[[ Document text, beginning ]]
The School of Arts and Sciences will pause admissions for school-funded Ph.D. programs for the 2021-2022 academic year.
SAS Dean Steven J. Fluharty and Associate Dean for Graduate Students Beth Wenger wrote in an email to SAS standing faculty and graduate students on Tuesday that the decision was made as a result of the COVID-19 pandemic’s impact on the school’s finances.
“While we recognize that this news is disappointing, we also believe that this is the most responsible course of action in these unsettled times,” Fluharty and Wenger wrote. "We hope to accept applications in the fall of 2021 and welcome a new cohort of graduate students in the 2022-23 academic year."
Pausing admissions for the next academic year will allow SAS to allocate available funds towards current graduate students who need more time to complete their degrees, according to the email. In the coming weeks, Fluharty and Wenger will meet with the graduate and department chairs to create a program providing funding to students who require extra time to complete their degrees.
[[ Document text, end ]]
[[ Given data, beginning ]]
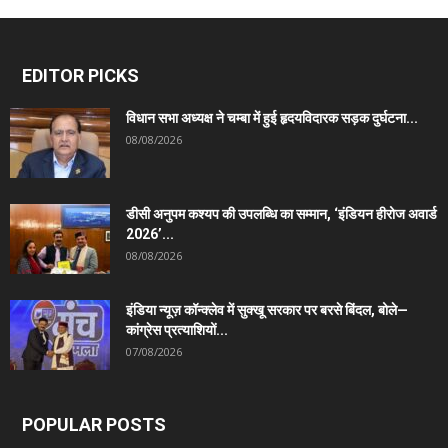
EDITOR PICKS
विधान सभा अध्यक्ष ने चम्बा में हुई हृदयविदारक सड़क दुर्घटना...
08/08/2026
डीसी अनुपम कश्यप की उपलब्धि का सम्मान, ‘इंडियन हीरोज अवार्ड
2026’...
08/08/2026
इंडिया न्यूज़ कॉन्क्लेव में सुक्खू सरकार पर बरसे बिंदल, बोले—
कांग्रेस प्रत्याशियों...
07/08/2026
POPULAR POSTS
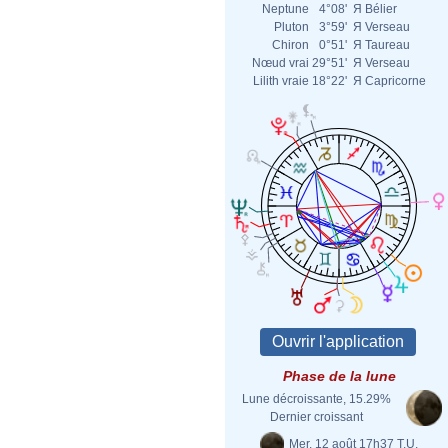
Neptune
4°08'
Я
Bélier
Pluton
3°59'
Я
Verseau
Chiron
0°51'
Я
Taureau
Nœud vrai
29°51'
Я
Verseau
Lilith vraie
18°22'
Я
Capricorne
Phase de la lune
Lune décroissante, 15.29%
Dernier croissant
Mer. 12 août 17h37 T.U.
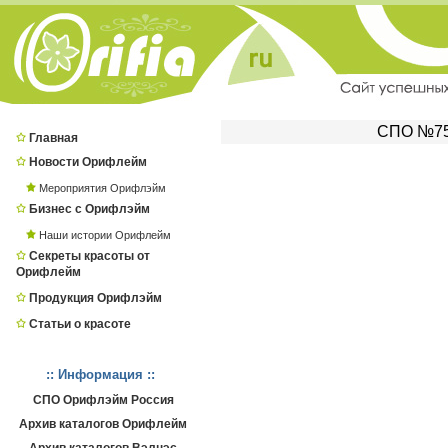
СПО №754
Главная
Новости Орифлейм
Мероприятия Орифлэйм
Бизнес с Орифлэйм
Наши истории Орифлейм
Секреты красоты от
Орифлейм
Продукция Орифлэйм
Статьи о красоте
:: Информация ::
СПО Орифлэйм Россия
Архив каталогов Орифлейм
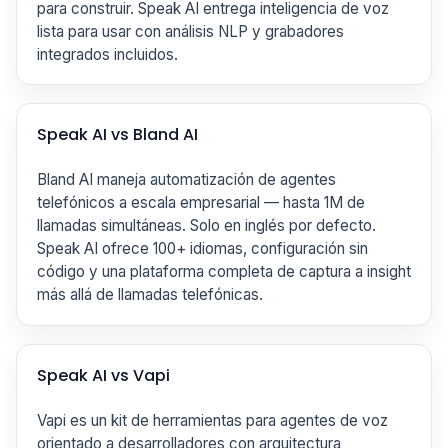
para construir. Speak AI entrega inteligencia de voz
lista para usar con análisis NLP y grabadores
integrados incluidos.
Speak AI vs Bland AI
Bland AI maneja automatización de agentes
telefónicos a escala empresarial — hasta 1M de
llamadas simultáneas. Solo en inglés por defecto.
Speak AI ofrece 100+ idiomas, configuración sin
código y una plataforma completa de captura a insight
más allá de llamadas telefónicas.
Speak AI vs Vapi
Vapi es un kit de herramientas para agentes de voz
orientado a desarrolladores con arquitectura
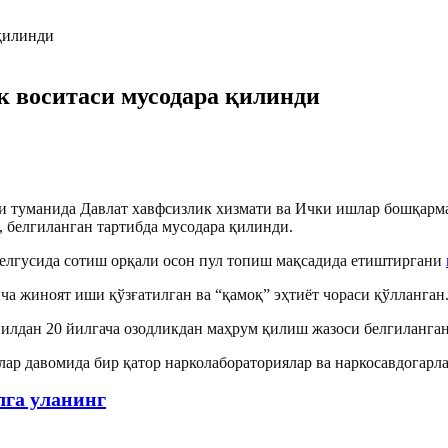
к воситаси мусодара қилинди
 туманида Давлат хавфсизлик хизмати ва Ички ишлар бошқармас
, белгиланган тартибда мусодара қилинди.
келгусида сотиш орқали осон пул топиш мақсадида етиштиргани
а жиноят иши қўзғатилган ва “қамоқ” эҳтиёт чораси қўлланган
йилдан 20 йилгача озодликдан маҳрум қилиш жазоси белгиланган
рлар давомида бир қатор нарколабораториялар ва наркосавдогарл
лга уланинг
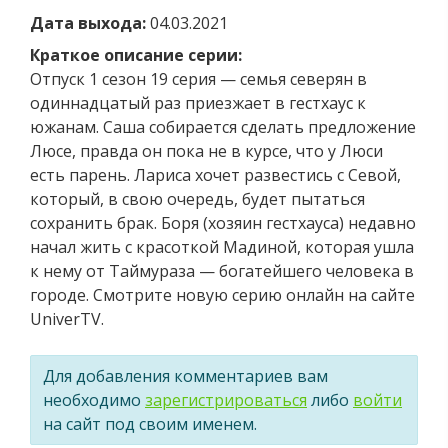
Дата выхода:
04.03.2021
Краткое описание серии:
Отпуск 1 сезон 19 серия — семья северян в
одиннадцатый раз приезжает в гестхаус к
южанам. Саша собирается сделать предложение
Люсе, правда он пока не в курсе, что у Люси
есть парень. Лариса хочет развестись с Севой,
который, в свою очередь, будет пытаться
сохранить брак. Боря (хозяин гестхауса) недавно
начал жить с красоткой Мадиной, которая ушла
к нему от Таймураза — богатейшего человека в
городе. Смотрите новую серию онлайн на сайте
UniverTV.
Для добавления комментариев вам
необходимо
зарегистрироваться
либо
войти
на сайт под своим именем.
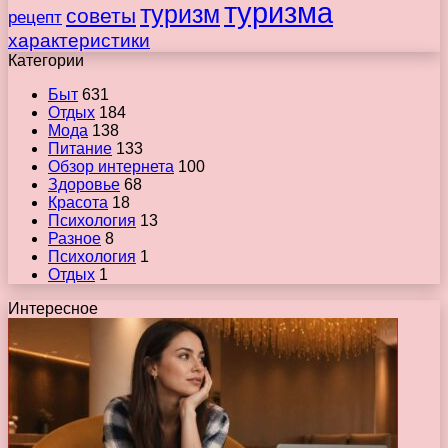
туризма
туризм
советы
рецепт
характеристики
Категории
Быт
631
Отдых
184
Мода
138
Питание
133
Обзор интернета
100
Здоровье
68
Красота
18
Психология
13
Разное
8
Психология
1
Отдых
1
Интересное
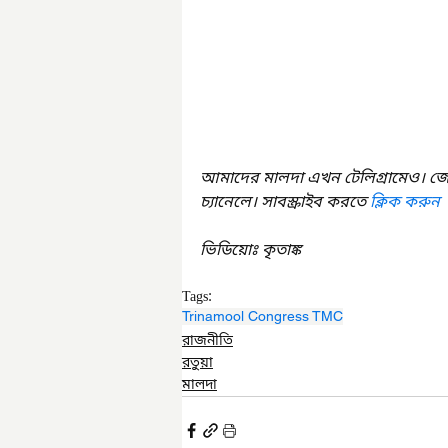
আমাদের মালদা এখন টেলিগ্রামেও। জ
চ্যানেলে। সাবস্ক্রাইব করতে 
ক্লিক করুন
ভিডিয়োঃ কৃতাঙ্ক
Tags:
Trinamool Congress TMC
রাজনীতি
রতুয়া
মালদা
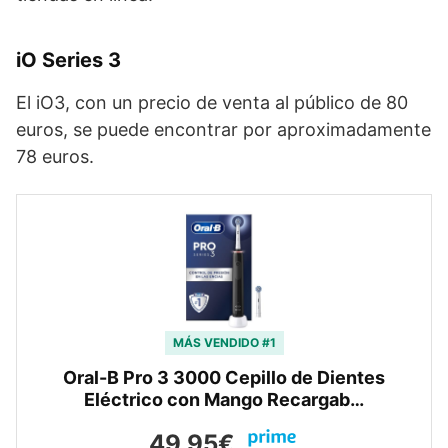
iO Series 3
El iO3, con un precio de venta al público de 80
euros, se puede encontrar por aproximadamente
78 euros.
MÁS VENDIDO #1
Oral-B Pro 3 3000 Cepillo de Dientes
Eléctrico con Mango Recargab…
49,95€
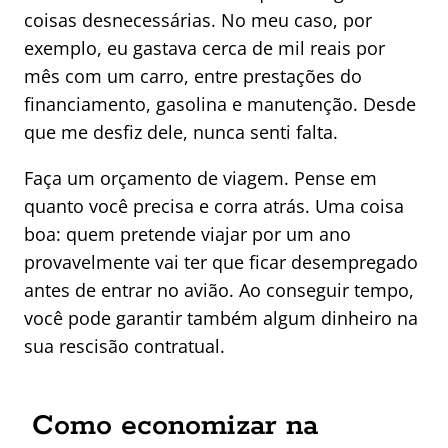
coisas desnecessárias. No meu caso, por
exemplo, eu gastava cerca de mil reais por
mês com um carro, entre prestações do
financiamento, gasolina e manutenção. Desde
que me desfiz dele, nunca senti falta.
Faça um orçamento de viagem. Pense em
quanto você precisa e corra atrás. Uma coisa
boa: quem pretende viajar por um ano
provavelmente vai ter que ficar desempregado
antes de entrar no avião. Ao conseguir tempo,
você pode garantir também algum dinheiro na
sua rescisão contratual.
Como economizar na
[[ Given data, end ]]
- Task brief:
From the news report on the SAS admissions pause, retype the passage starting with "Pausing admissions for" and going on through "complete their degrees.". Please note that the items are not needed here.

- Answer to the problem:
Pausing admissions for the next academic year will allow SAS to allocate available funds towards current graduate students who need more time to complete their degrees, according to the email. In the coming weeks, Fluharty and Wenger will meet with the graduate and department chairs to create a program providing funding to students who require extra time to complete their degrees.